Les critères pour organiser une coopération efficace entre tous les membres d’un établissement psychiatrique sont multiples et parfois contradictoires. Un exemple nous en est donné par un petit différend qui eut lieu entre Tosquelles, Fanon et une des religieuses qui assuraient les fonctions d’infirmières à Saint-Alban. Une patiente dont l’état s’était beaucoup amélioré grâce à des cures d’insulinothérapie avait été placée à la Terrasse, bâtiment très vitré, et destiné à préparer à une sortie de l’hôpital.  Or un jour on annonce à Fanon qui était chargé du suivi des patients dans ce bâtiment qu’elle a cassé tous les carreaux. Mais ce qui le met en colère c’est que la sœur responsable de ce service ouvert refuse de rétrograder la malade dans le bâtiment où elle était avant. Pour Fanon la malade avait fait une rechute et devait reprendre les cures d’insuline. Pour la sœur, il s’agissait d’une manifestation spectaculaire de son angoisse devant la perspective de sortie, et il fallait donc continuer à préparer celle-ci en la faisant dessiner. Tosquelles arbitra en faveur de la sœur, plus expérimentée que Fanon par un contact avec les patients nettement plus ancien. Et au bout d’un mois de travail intensif et de dessin avec l’infirmière, la patiente pu sortir et ne rechuta jamais plus. Fanon estimait que Tosquelles aurait dû davantage respecter son savoir médical et son statut, et que s’il ne le faisait pas c’était parce qu’il était noir. Tosquelles estimait surtout que devant une micro-catastrophe dans la cure, l’expérience est plus importante que les diplômes. Problème récurrent dans les rapports entre soignants.
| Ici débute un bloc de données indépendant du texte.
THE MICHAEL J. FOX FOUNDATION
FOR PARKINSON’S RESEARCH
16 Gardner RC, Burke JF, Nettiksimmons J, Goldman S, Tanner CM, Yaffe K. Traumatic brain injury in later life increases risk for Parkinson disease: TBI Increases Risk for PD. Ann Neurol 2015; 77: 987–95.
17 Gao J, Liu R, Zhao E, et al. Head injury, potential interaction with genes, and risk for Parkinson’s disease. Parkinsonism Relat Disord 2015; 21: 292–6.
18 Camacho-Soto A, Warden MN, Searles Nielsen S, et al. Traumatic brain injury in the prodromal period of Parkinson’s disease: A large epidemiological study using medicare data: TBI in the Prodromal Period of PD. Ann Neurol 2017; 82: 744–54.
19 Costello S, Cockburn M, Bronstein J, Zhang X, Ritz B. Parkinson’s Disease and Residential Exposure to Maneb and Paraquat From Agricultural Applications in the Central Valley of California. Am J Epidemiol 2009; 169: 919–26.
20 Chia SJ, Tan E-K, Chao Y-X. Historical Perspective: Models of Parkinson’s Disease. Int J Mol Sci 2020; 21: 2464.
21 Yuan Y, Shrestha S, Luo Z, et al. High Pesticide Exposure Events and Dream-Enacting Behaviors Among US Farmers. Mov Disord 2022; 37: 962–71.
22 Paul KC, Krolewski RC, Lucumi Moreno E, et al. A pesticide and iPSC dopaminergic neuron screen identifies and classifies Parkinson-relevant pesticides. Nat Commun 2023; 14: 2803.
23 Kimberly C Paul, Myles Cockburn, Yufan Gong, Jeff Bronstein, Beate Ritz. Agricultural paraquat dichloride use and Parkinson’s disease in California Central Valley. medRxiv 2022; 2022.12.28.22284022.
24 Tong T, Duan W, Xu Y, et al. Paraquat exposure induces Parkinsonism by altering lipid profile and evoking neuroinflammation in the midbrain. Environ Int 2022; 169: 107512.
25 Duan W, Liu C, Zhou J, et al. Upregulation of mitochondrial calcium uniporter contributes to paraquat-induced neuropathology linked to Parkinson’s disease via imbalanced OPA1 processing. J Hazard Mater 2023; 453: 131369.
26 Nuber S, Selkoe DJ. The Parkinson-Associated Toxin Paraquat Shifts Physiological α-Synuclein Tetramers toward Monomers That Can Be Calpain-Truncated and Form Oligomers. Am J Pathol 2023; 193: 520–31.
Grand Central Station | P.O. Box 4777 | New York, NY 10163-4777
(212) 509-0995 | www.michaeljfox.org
Introduire le désir dans la place, rendre la folie citoyenne

Comme le souligne François Tosquelles dans un texte écrit pour le congrès international de psychodrame en 1968 son propos n’était pas d’imposer à l’établissement psychiatrique de nouvelles normes mais d’y introduire le désir, le désir de tout un chacun, des soignants comme des patients, et des patients comme des soignants. Suivre le fil du désir dans la vie collective quotidienne peut se faire par la parole en psychothérapie, par des activités théâtrales et poétiques, mais exige d’abord d’ouvrir dans l’hôpital, ou dans le quartier, des espaces vides dans lesquels ce désir puisse se dire et se manifester. « Délimiter avec les autres des champs de parole, c’est peut-être l’essentiel de la psychothérapie institutionnelle…Cela ne peut pas être l’œuvre du seul thérapeute, à qui il appartient de préparer le terrain, de disposer des voies non contraignantes par lesquelles la psychothérapie pourra cheminer » (Joana Masó, Soigner les institutions, p. 264). Et la psychothérapie entrainera avec elle l’appartenance à la société, produira la citoyenneté, celle qui unit des êtres différents et dissemblables.  En réalisant sa partition singulière dans la société, l’analysant rendra à la folie sa citoyenneté.